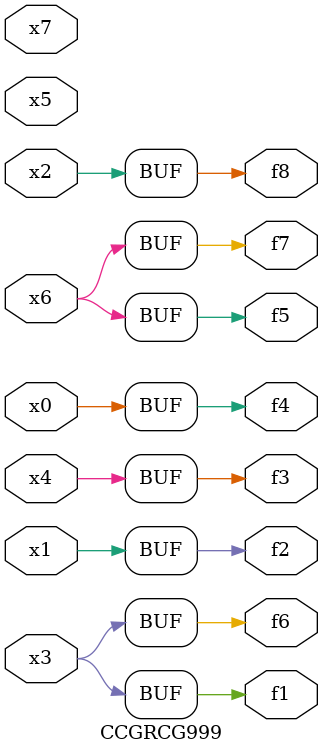
<source format=v>
module CCGRCG999(
	input x0, x1, x2, x3, x4, x5, x6, x7,
	output f1, f2, f3, f4, f5, f6, f7, f8
);
	assign f1 = x3;
	assign f2 = x1;
	assign f3 = x4;
	assign f4 = x0;
	assign f5 = x6;
	assign f6 = x3;
	assign f7 = x6;
	assign f8 = x2;
endmodule

</source>
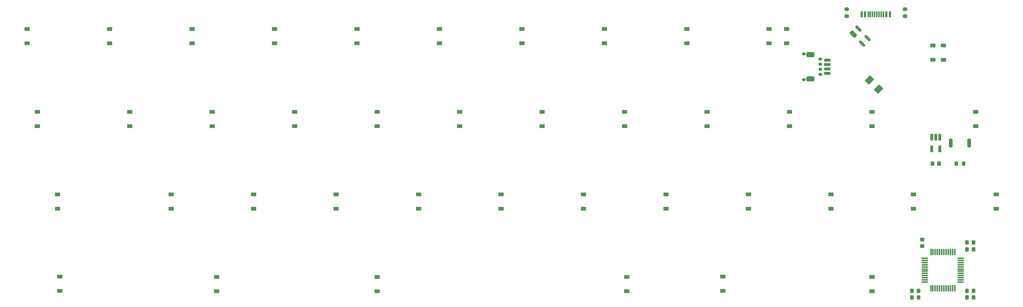
<source format=gbr>
G04 #@! TF.GenerationSoftware,KiCad,Pcbnew,8.0.8*
G04 #@! TF.CreationDate,2025-03-09T16:46:02+01:00*
G04 #@! TF.ProjectId,PowerVan,506f7765-7256-4616-9e2e-6b696361645f,rev?*
G04 #@! TF.SameCoordinates,Original*
G04 #@! TF.FileFunction,Paste,Bot*
G04 #@! TF.FilePolarity,Positive*
%FSLAX46Y46*%
G04 Gerber Fmt 4.6, Leading zero omitted, Abs format (unit mm)*
G04 Created by KiCad (PCBNEW 8.0.8) date 2025-03-09 16:46:02*
%MOMM*%
%LPD*%
G01*
G04 APERTURE LIST*
G04 Aperture macros list*
%AMRoundRect*
0 Rectangle with rounded corners*
0 $1 Rounding radius*
0 $2 $3 $4 $5 $6 $7 $8 $9 X,Y pos of 4 corners*
0 Add a 4 corners polygon primitive as box body*
4,1,4,$2,$3,$4,$5,$6,$7,$8,$9,$2,$3,0*
0 Add four circle primitives for the rounded corners*
1,1,$1+$1,$2,$3*
1,1,$1+$1,$4,$5*
1,1,$1+$1,$6,$7*
1,1,$1+$1,$8,$9*
0 Add four rect primitives between the rounded corners*
20,1,$1+$1,$2,$3,$4,$5,0*
20,1,$1+$1,$4,$5,$6,$7,0*
20,1,$1+$1,$6,$7,$8,$9,0*
20,1,$1+$1,$8,$9,$2,$3,0*%
G04 Aperture macros list end*
%ADD10R,1.200000X0.900000*%
%ADD11R,0.600000X1.450000*%
%ADD12R,0.300000X1.450000*%
%ADD13RoundRect,0.225000X-0.225000X-0.250000X0.225000X-0.250000X0.225000X0.250000X-0.225000X0.250000X0*%
%ADD14RoundRect,0.200000X-0.200000X-0.800000X0.200000X-0.800000X0.200000X0.800000X-0.200000X0.800000X0*%
%ADD15RoundRect,0.225000X0.250000X-0.225000X0.250000X0.225000X-0.250000X0.225000X-0.250000X-0.225000X0*%
%ADD16RoundRect,0.200000X0.275000X-0.200000X0.275000X0.200000X-0.275000X0.200000X-0.275000X-0.200000X0*%
%ADD17RoundRect,0.250001X0.768977X0.114905X0.114905X0.768977X-0.768977X-0.114905X-0.114905X-0.768977X0*%
%ADD18RoundRect,0.150000X0.625000X-0.150000X0.625000X0.150000X-0.625000X0.150000X-0.625000X-0.150000X0*%
%ADD19RoundRect,0.250000X0.650000X-0.350000X0.650000X0.350000X-0.650000X0.350000X-0.650000X-0.350000X0*%
%ADD20RoundRect,0.225000X0.225000X0.250000X-0.225000X0.250000X-0.225000X-0.250000X0.225000X-0.250000X0*%
%ADD21RoundRect,0.225000X0.375000X-0.225000X0.375000X0.225000X-0.375000X0.225000X-0.375000X-0.225000X0*%
%ADD22RoundRect,0.200000X-0.200000X-0.275000X0.200000X-0.275000X0.200000X0.275000X-0.200000X0.275000X0*%
%ADD23RoundRect,0.250000X-0.601041X0.247487X0.247487X-0.601041X0.601041X-0.247487X-0.247487X0.601041X0*%
%ADD24RoundRect,0.150000X-0.601041X0.388909X0.388909X-0.601041X0.601041X-0.388909X-0.388909X0.601041X0*%
%ADD25RoundRect,0.075000X0.075000X-0.662500X0.075000X0.662500X-0.075000X0.662500X-0.075000X-0.662500X0*%
%ADD26RoundRect,0.075000X0.662500X-0.075000X0.662500X0.075000X-0.662500X0.075000X-0.662500X-0.075000X0*%
%ADD27RoundRect,0.162500X-0.162500X0.617500X-0.162500X-0.617500X0.162500X-0.617500X0.162500X0.617500X0*%
%ADD28RoundRect,0.150000X0.275000X-0.150000X0.275000X0.150000X-0.275000X0.150000X-0.275000X-0.150000X0*%
%ADD29RoundRect,0.175000X0.225000X-0.175000X0.225000X0.175000X-0.225000X0.175000X-0.225000X-0.175000X0*%
G04 APERTURE END LIST*
D10*
X413957000Y-210470000D03*
X413957000Y-207170000D03*
X328613000Y-229512000D03*
X328613000Y-226212000D03*
X394859500Y-210462000D03*
X394859500Y-207162000D03*
X271034500Y-229512000D03*
X271034500Y-226212000D03*
X197644250Y-229456500D03*
X197644250Y-226156500D03*
X233950500Y-229512000D03*
X233950500Y-226212000D03*
X350838000Y-229456500D03*
X350838000Y-226156500D03*
X385334500Y-229512000D03*
X385334500Y-226212000D03*
X271034500Y-191412000D03*
X271034500Y-188112000D03*
X409258000Y-191412000D03*
X409258000Y-188112000D03*
X261509500Y-210462000D03*
X261509500Y-207162000D03*
X375809500Y-210462000D03*
X375809500Y-207162000D03*
X356759500Y-210462000D03*
X356759500Y-207162000D03*
X280559500Y-210462000D03*
X280559500Y-207162000D03*
X337709500Y-210462000D03*
X337709500Y-207162000D03*
X192469000Y-191412000D03*
X192469000Y-188112000D03*
X318659500Y-210462000D03*
X318659500Y-207162000D03*
X242459500Y-210462000D03*
X242459500Y-207162000D03*
X366284500Y-191412000D03*
X366284500Y-188112000D03*
X232934500Y-191412000D03*
X232934500Y-188112000D03*
X213884500Y-191412000D03*
X213884500Y-188112000D03*
X347234500Y-191412000D03*
X347234500Y-188112000D03*
X290084500Y-191412000D03*
X290084500Y-188112000D03*
X309134500Y-191412000D03*
X309134500Y-188112000D03*
X299609500Y-210462000D03*
X299609500Y-207162000D03*
X223409500Y-210462000D03*
X223409500Y-207162000D03*
X385334500Y-191412000D03*
X385334500Y-188112000D03*
X328184500Y-191412000D03*
X328184500Y-188112000D03*
X251984500Y-191412000D03*
X251984500Y-188112000D03*
X342503750Y-172298500D03*
X342503750Y-168998500D03*
X399352000Y-172753000D03*
X399352000Y-176053000D03*
X365570000Y-172306500D03*
X365570000Y-169006500D03*
X323453750Y-172298500D03*
X323453750Y-168998500D03*
X209153750Y-172298500D03*
X209153750Y-168998500D03*
X304403750Y-172298500D03*
X304403750Y-168998500D03*
X285353750Y-172298500D03*
X285353750Y-168998500D03*
X266303750Y-172298500D03*
X266303750Y-168998500D03*
X228203750Y-172298500D03*
X228203750Y-168998500D03*
X247253750Y-172298500D03*
X247253750Y-168998500D03*
X401765000Y-176053000D03*
X401765000Y-172753000D03*
X361506000Y-172298500D03*
X361506000Y-168998500D03*
X197168000Y-210462000D03*
X197168000Y-207162000D03*
D11*
X382909500Y-165600250D03*
X383709500Y-165600250D03*
D12*
X384909500Y-165600250D03*
X385909500Y-165600250D03*
X386409500Y-165600250D03*
X387409500Y-165600250D03*
D11*
X388609500Y-165600250D03*
X389409500Y-165600250D03*
X389409500Y-165600250D03*
X388609500Y-165600250D03*
D12*
X387909500Y-165600250D03*
X386909500Y-165600250D03*
X385409500Y-165600250D03*
X384409500Y-165600250D03*
D11*
X383709500Y-165600250D03*
X382909500Y-165600250D03*
D13*
X407213000Y-230981500D03*
X408763000Y-230981500D03*
D14*
X403506750Y-195262750D03*
X407706750Y-195262750D03*
D15*
X396875500Y-219075250D03*
X396875500Y-217525250D03*
D16*
X392906750Y-166025250D03*
X392906750Y-164375250D03*
D17*
X386814821Y-182820821D03*
X384711179Y-180717179D03*
D18*
X374956553Y-179200250D03*
X374956553Y-178200250D03*
X374956553Y-177200250D03*
X374956553Y-176200250D03*
D19*
X371081553Y-180500250D03*
X371081553Y-174900250D03*
D16*
X379413000Y-166025250D03*
X379413000Y-164375250D03*
D13*
X399275500Y-200025250D03*
X400825500Y-200025250D03*
D20*
X396063000Y-230981500D03*
X394513000Y-230981500D03*
D13*
X407213000Y-229394000D03*
X408763000Y-229394000D03*
D21*
X190100500Y-172306500D03*
X190100500Y-169006500D03*
D22*
X404781750Y-200025250D03*
X406431750Y-200025250D03*
D23*
X380997010Y-170126170D03*
D24*
X382199091Y-168924088D03*
X384320412Y-171045409D03*
X382976909Y-172388912D03*
D20*
X396063000Y-229394000D03*
X394513000Y-229394000D03*
D13*
X407213000Y-219869000D03*
X408763000Y-219869000D03*
D25*
X404388000Y-228794000D03*
X403888000Y-228794000D03*
X403388000Y-228794000D03*
X402888000Y-228794000D03*
X402388000Y-228794000D03*
X401888000Y-228794000D03*
X401388000Y-228794000D03*
X400888000Y-228794000D03*
X400388000Y-228794000D03*
X399888000Y-228794000D03*
X399388000Y-228794000D03*
X398888000Y-228794000D03*
D26*
X397475500Y-227381500D03*
X397475500Y-226881500D03*
X397475500Y-226381500D03*
X397475500Y-225881500D03*
X397475500Y-225381500D03*
X397475500Y-224881500D03*
X397475500Y-224381500D03*
X397475500Y-223881500D03*
X397475500Y-223381500D03*
X397475500Y-222881500D03*
X397475500Y-222381500D03*
X397475500Y-221881500D03*
D25*
X398888000Y-220469000D03*
X399388000Y-220469000D03*
X399888000Y-220469000D03*
X400388000Y-220469000D03*
X400888000Y-220469000D03*
X401388000Y-220469000D03*
X401888000Y-220469000D03*
X402388000Y-220469000D03*
X402888000Y-220469000D03*
X403388000Y-220469000D03*
X403888000Y-220469000D03*
X404388000Y-220469000D03*
D26*
X405800500Y-221881500D03*
X405800500Y-222381500D03*
X405800500Y-222881500D03*
X405800500Y-223381500D03*
X405800500Y-223881500D03*
X405800500Y-224381500D03*
X405800500Y-224881500D03*
X405800500Y-225381500D03*
X405800500Y-225881500D03*
X405800500Y-226381500D03*
X405800500Y-226881500D03*
X405800500Y-227381500D03*
D13*
X407194250Y-218281500D03*
X408744250Y-218281500D03*
D27*
X399100500Y-193912750D03*
X400050500Y-193912750D03*
X401000500Y-193912750D03*
X401000500Y-196612750D03*
X399100500Y-196612750D03*
D28*
X373350500Y-179500250D03*
X373350500Y-178300250D03*
X373350500Y-177100250D03*
X373350500Y-175900250D03*
D29*
X369575500Y-180650250D03*
X369575500Y-174750250D03*
M02*

</source>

┄┄┄┄┄┄

• _AIM OF THE EXERCISE_
Answer with the number alone after working out how many lines in the records contain the string "source".

• _ANSWER SECTION_
4